Satu perayaan ulang th. menandai Imamat seseorang pastor di Ungaran, Kabupaten Semarang, Sabtu (8/7/2017) malam kemarin.

Imamat dirayakan dalam situasi budaya interreligius, yaitu dengan menampilan beberapa seniman serta budayawan lintas iman.

Yaitu Romo Aloys Budi Purnomo Pr, pemimpin umat Katolik Paroki Ungaran serta Ketua Komisi Jalinan Antaragama serta Keyakinan Keuskupan Agung Semarang rayakan Hari Ulang Th. ke-21 imamatnya di halaman Gereja Kristus Raja Ungaran.

Beberapa seniman serta budayawan yang ada dari Kabupaten Semarang diantaranya, pelukis serta pematung Soetikno dari Sanggar Seni Tosan Aji Gedongsongo, pelukis Kariman serta Basuki yang keduanya beragama Islam.

Pandhemen tembang Macapat Broto dari Gereja Kristen Jawa Siwakul yang melantunkan tembang ‘Macapat Maskumambang’ serta ‘Dhandanggula’. Lalu dari seniman tari ada Sarwan, penggiat tari Gedongsongo yang seseorang Buddhis dan Don Siwi Tanto.

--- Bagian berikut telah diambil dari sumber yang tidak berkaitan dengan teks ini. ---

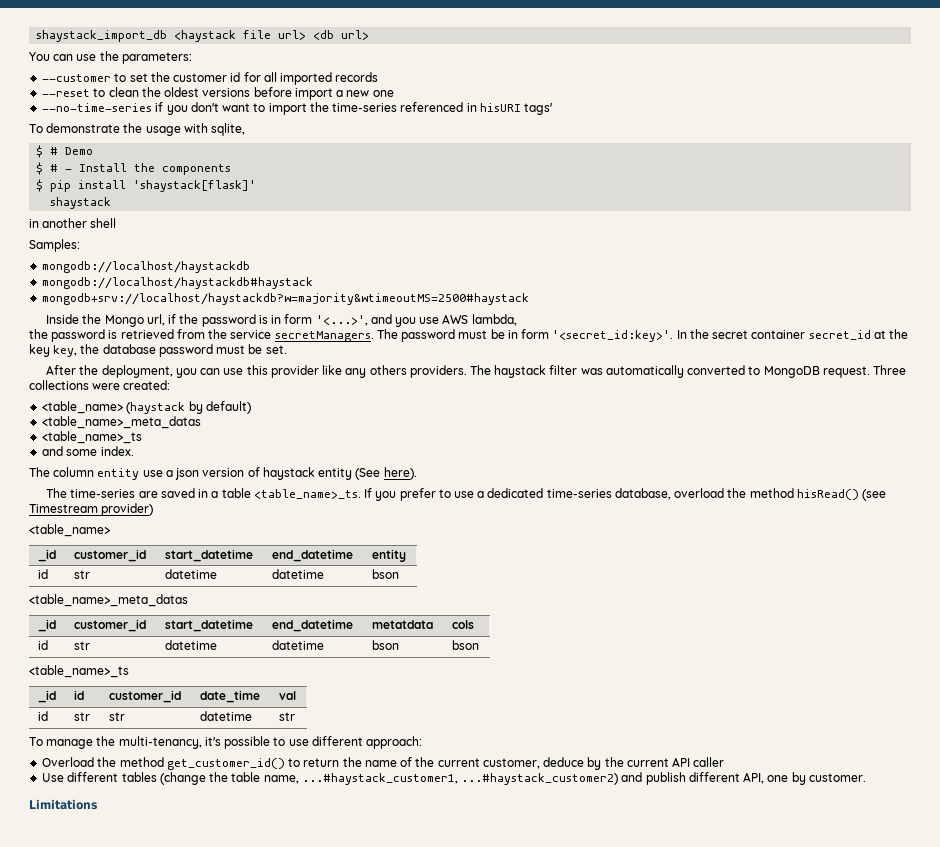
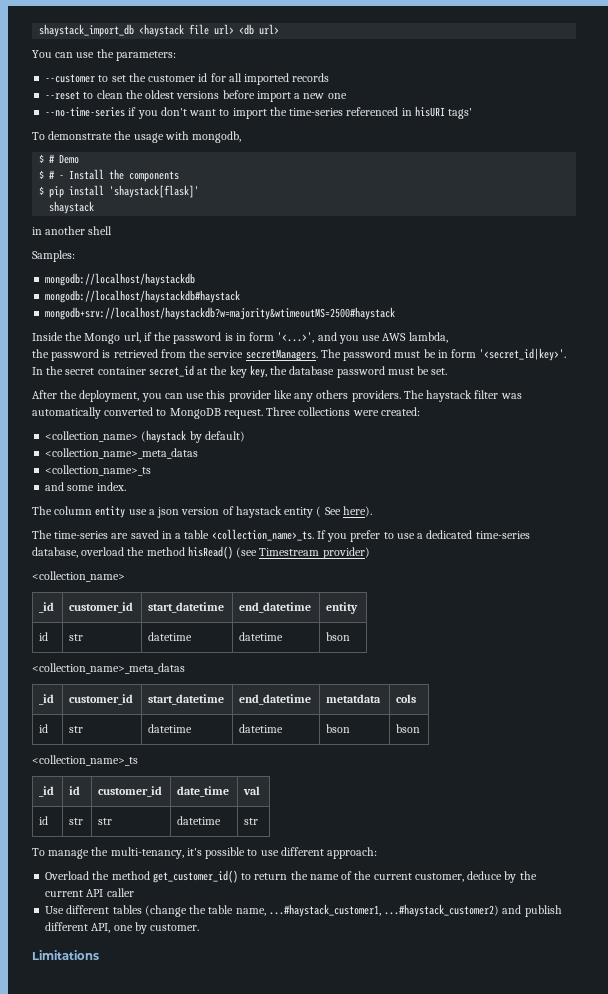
[211,123,246,136] sqlite, -> [192,131,242,143] mongodb,
[552,330,674,342] '<secret_id:key>'. -> [479,348,567,361] '<secret_id|key>'.
[42,401,124,414] <table_name> -> [45,431,139,442] <collection_name>
[42,416,202,429] [42,431,143,444] <table_name>_meta_datas // <table_name>_ts -> [45,448,199,459] [45,465,152,476] <collection_name>_meta_datas // <collection_name>_ts
[355,468,381,480] (See -> [316,506,341,517] ( See
[253,489,361,499] <table_name>_ts. -> [211,529,314,541] <collection_name>_ts.
[29,524,110,537] <table_name> -> [32,571,125,582] <collection_name>
[29,594,188,607] <table_name>_meta_datas -> [32,663,185,674] <collection_name>_meta_datas
[29,665,129,678] <table_name>_ts -> [32,755,138,766] <collection_name>_ts

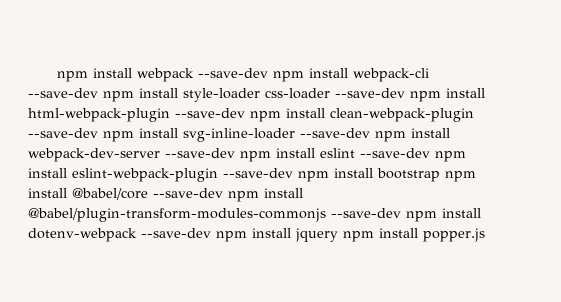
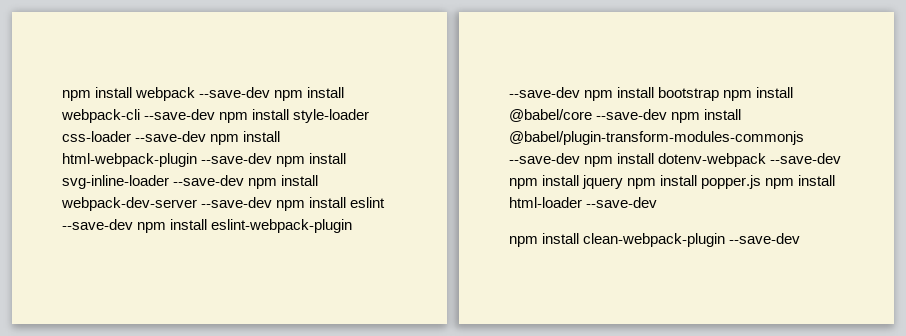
[330,108,474,122] [28,128,178,142] clean-webpack-plugin --save-dev npm install -> (347, 158) none
(485, 235) none -> [765,175,836,189] [509,197,658,208] [509,233,801,247] npm install html-loader --save-dev // npm install clean-webpack-plugin --save-dev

Penari yang lain yang ada yaitu Betty, seseorang muslimah. Penggiat Merti Tirta Lestari serta Kerukunan Pemuda Masjid Al-Fadlil Genuk Barat, Mahesty Lutfy serta Enjang juga ikut ada. Diluar itu ada juga Surono dari Macapat Candi Gedongsongo.

Sesaat dari Kota Semarang ada tiga penari sufi dari Pondok Pesantren Al Islah Tembalang, yaitu Ilham, Sodiq serta Fukron, dan Kang Ujang serta Panji kakak beradik pemain siter serta kecapi yang santri dari pondok pesantren bimbingan KH Budi Harjono itu.

Beberapa penari sufi serta pemetik kecapi ini bukan sekedar ada, namun sebagai penampil dalam acara yang dihelat di pelataran gereja Katolik paling besar di Kabupaten Semarang.

Sastrawan dari Komune Sastra Pelataran Kota Semarang, Agus Dewa datang dengan istri. Aktivis menjaga korban stigma PKI-Srikandi Lintas Agama (SriLA) pasangan suami istri Yan Yunantyo Adi- Niken.

Tidak ketinggal aktivis perempuan Prof Agnes Widanti serta Sr Elsa CM dengan rombongan Tim Campus Ministry Unika Soegijapranata Semarang, tempat Romo Budi bertugas jadi Pastor Kepala Campus Ministry.

Masih tetap dari Kota Semarang ada rombongan Komune Girli (Tepi Kali) Kebon Dalam, Tim Majalah INSPIRASI, Lentera yang Membebaskan, yaitu komune karya kerasulan jurnalistik yang dirintis Romo Budi tiga belas th. yang lalu.

Ketua PeLiTA (Persaudaraan Lintas Agama) Setyawan Budi, bebrapa teman dekat Romo Budi dari alumni UIN Walisongo ada Lukqman, Ulfah, serta Muqsith), dan Munif Ibnu Bams dari Instansi Studi Sosial Agama (eLSA).